In brief: December 28, 2024, that’s the date when new all iPhones and other wired chargeable devices sold in the EU must come with a USB-C port. That means Apple now has 24 months to switch from Lighting to Type-C in its phones, though we’re likely to see the first one arrive a lot sooner.
After pushing for a universal charging solution for over a decade, the European Commission in October voted overwhelmingly in favor of legislation that would see all phones, tablets, and other small electronics sold in the region feature USB-C ports by 2024. The European Council approved the mandate a few weeks later.
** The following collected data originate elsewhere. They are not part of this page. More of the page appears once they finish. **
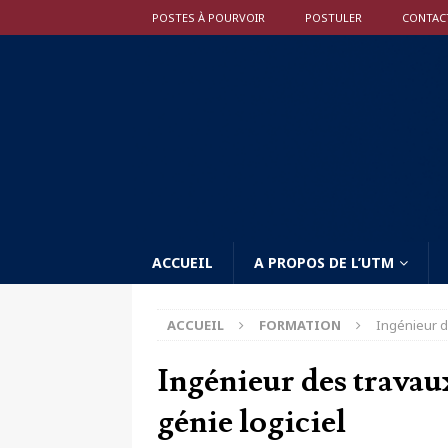
POSTES À POURVOIR
POSTULER
CONTAC
ACCUEIL
A PROPOS DE L’UTM
ACCUEIL
FORMATION
Ingénieur d
Ingénieur des travau
génie logiciel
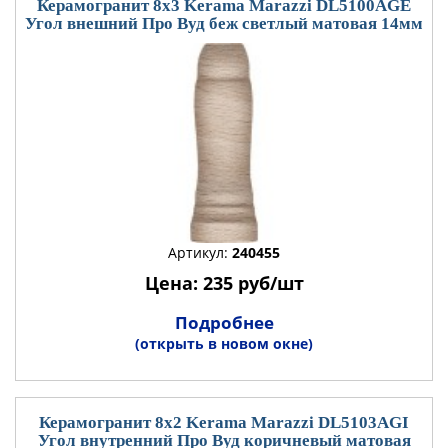
Керамогранит 8x3 Kerama Marazzi DL5100AGE
Угол внешний Про Вуд беж светлый матовая 14мм
Артикул:
240455
Цена: 235 руб/шт
Подробнее
(открыть в новом окне)
Керамогранит 8x2 Kerama Marazzi DL5103AGI
Угол внутренний Про Вуд коричневый матовая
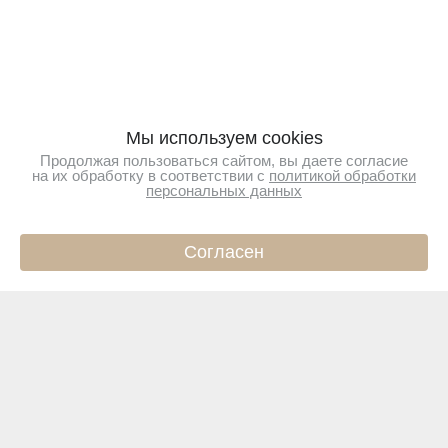
Мы используем cookies
Продолжая пользоваться сайтом, вы даете согласие
на их обработку в соответствии с
политикой обработки
персональных данных
Согласен
ИНФО
КАТАЛОГ
КОРЗИНА
ПРОФИЛЬ
Подпишитесь на новости
Чтобы первыми узнавать о новинках и акциях
Подписаться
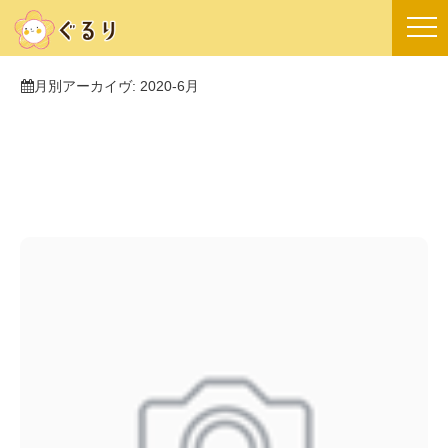
月別アーカイヴ:
2020-6月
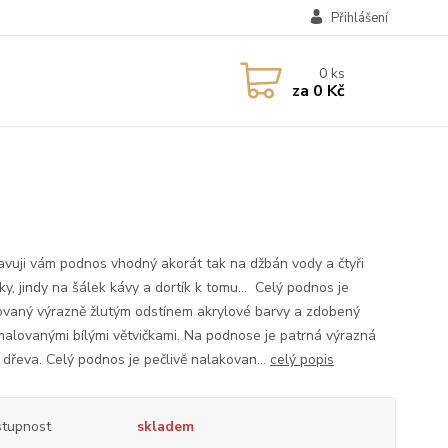
Přihlášení
0
ks
za
0 Kč
avuji vám podnos vhodný akorát tak na džbán vody a čtyři
ky, jindy na šálek kávy a dortík k tomu... Celý podnos je
vaný výrazně žlutým odstínem akrylové barvy a zdobený
malovanými bílými větvičkami. Na podnose je patrná výrazná
 dřeva. Celý podnos je pečlivě nalakovan...
celý popis
tupnost
skladem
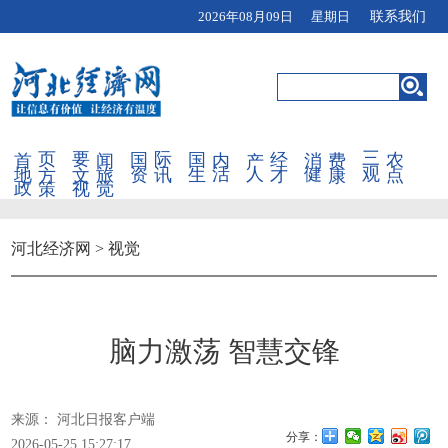
2026年08月09日 星期日
联系我们
首页
要闻
国际
国内
产经
消费
三农
地方
文旅
资讯
生活
人才
健康
观点
政策
视觉
河北经济网
>
视觉
脑力激荡 智慧交锋
来源： 河北日报客户端
分享：
2026-05-25 15:27:17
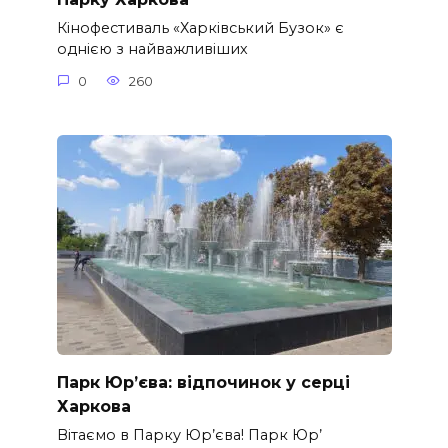
Кінофестиваль «Харківський Бузок» є
однією з найважливіших
0
260
Парк Юр’єва: відпочинок у серці
Харкова
Вітаємо в Парку Юр’єва! Парк Юр’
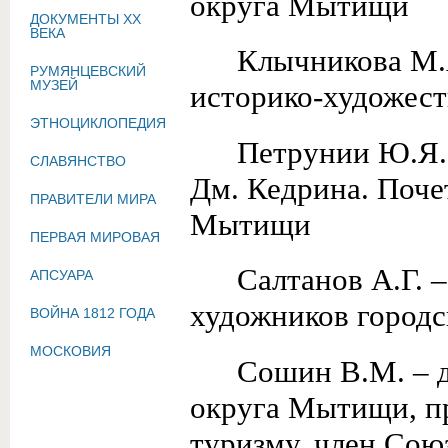
округа Мытищи
ДОКУМЕНТЫ XX
ВЕКА
Клычникова М.
РУМЯНЦЕВСКИЙ
МУЗЕЙ
историко-художест
ЭТНОЦИКЛОПЕДИЯ
Петрунии Ю.Я.
СЛАВЯНСТВО
Дм. Кедрина. Поче
ПРАВИТЕЛИ МИРА
Мытищи
ПЕРВАЯ МИРОВАЯ
Салтанов А.Г. 
АПСУАРА
художников город
ВОЙНА 1812 ГОДА
МОСКОВИЯ
Сошин В.М. – д
округа Мытищи, пр
туризму, член Сою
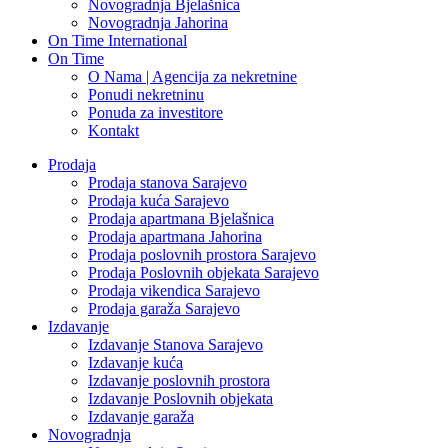
Novogradnja Bjelašnica
Novogradnja Jahorina
On Time International
On Time
O Nama | Agencija za nekretnine
Ponudi nekretninu
Ponuda za investitore
Kontakt
Prodaja
Prodaja stanova Sarajevo
Prodaja kuća Sarajevo
Prodaja apartmana Bjelašnica
Prodaja apartmana Jahorina
Prodaja poslovnih prostora Sarajevo
Prodaja Poslovnih objekata Sarajevo
Prodaja vikendica Sarajevo
Prodaja garaža Sarajevo
Izdavanje
Izdavanje Stanova Sarajevo
Izdavanje kuća
Izdavanje poslovnih prostora
Izdavanje Poslovnih objekata
Izdavanje garaža
Novogradnja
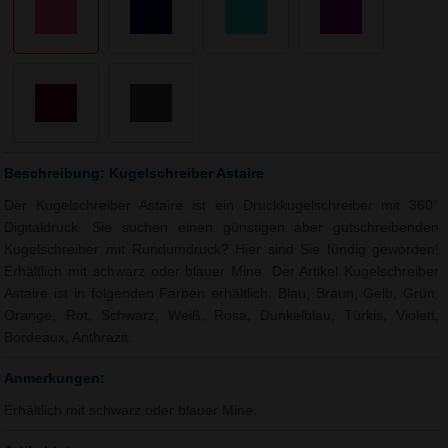
Beschreibung: Kugelschreiber Astaire
Der Kugelschreiber Astaire ist ein Druckkugelschreiber mit 360°
Digitaldruck. Sie suchen einen günstigen aber gutschreibenden
Kugelschreiber mit Rundumdruck? Hier sind Sie fündig geworden!
Erhältlich mit schwarz oder blauer Mine. Der Artikel Kugelschreiber
Astaire ist in folgenden Farben erhältlich: Blau, Braun, Gelb, Grün,
Orange, Rot, Schwarz, Weiß, Rosa, Dunkelblau, Türkis, Violett,
Bordeaux, Anthrazit.
Anmerkungen:
Erhältlich mit schwarz oder blauer Mine.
Now, the USB-C legislation has just been published in the EU’s official journal, revealing the December 28, 2024, deadline. It covers phones, tablets, digital cameras, handheld consoles, and other small electronic devices sold in the region that come with a wired charging option—anything wireless-charging-only, such as some smartwatches, are exempt. Laptops also fall under the rule, though they have until April 28, 2026, to switch to USB-C.
— IMCO Committee Press (@EP_SingleMarket) December 8, 2022
The biggest company most affected by all this is, of course, Apple. Cupertino has long argued against making USB-C mandatory as it says the move would stifle innovation. It notes that European authorities once wanted Apple to adopt Micro-USB and claims that neither Lightning nor USB-C would have been invented if the switch had occurred. Apple also says the move will create more e-waste, not less, due to the number of chargers that people will have to throw away.
After the EU ruling, Apple begrudgingly admitted that the iPhone would have to abandon the Lightning connector, which, unlike USB-C, doesn’t support USB 3.1 gen 2 and is capped at 14W power delivery.
The first of Apple’s USB-C handsets could arrive next year. According to rumors, the iPhone 15 Pro and iPhone 15 Pro Max will support high-speed transfers (at least USB 3.2 or Thunderbolt 3), while he two standard iPhone 15 models will max out at USB 2.0 speeds.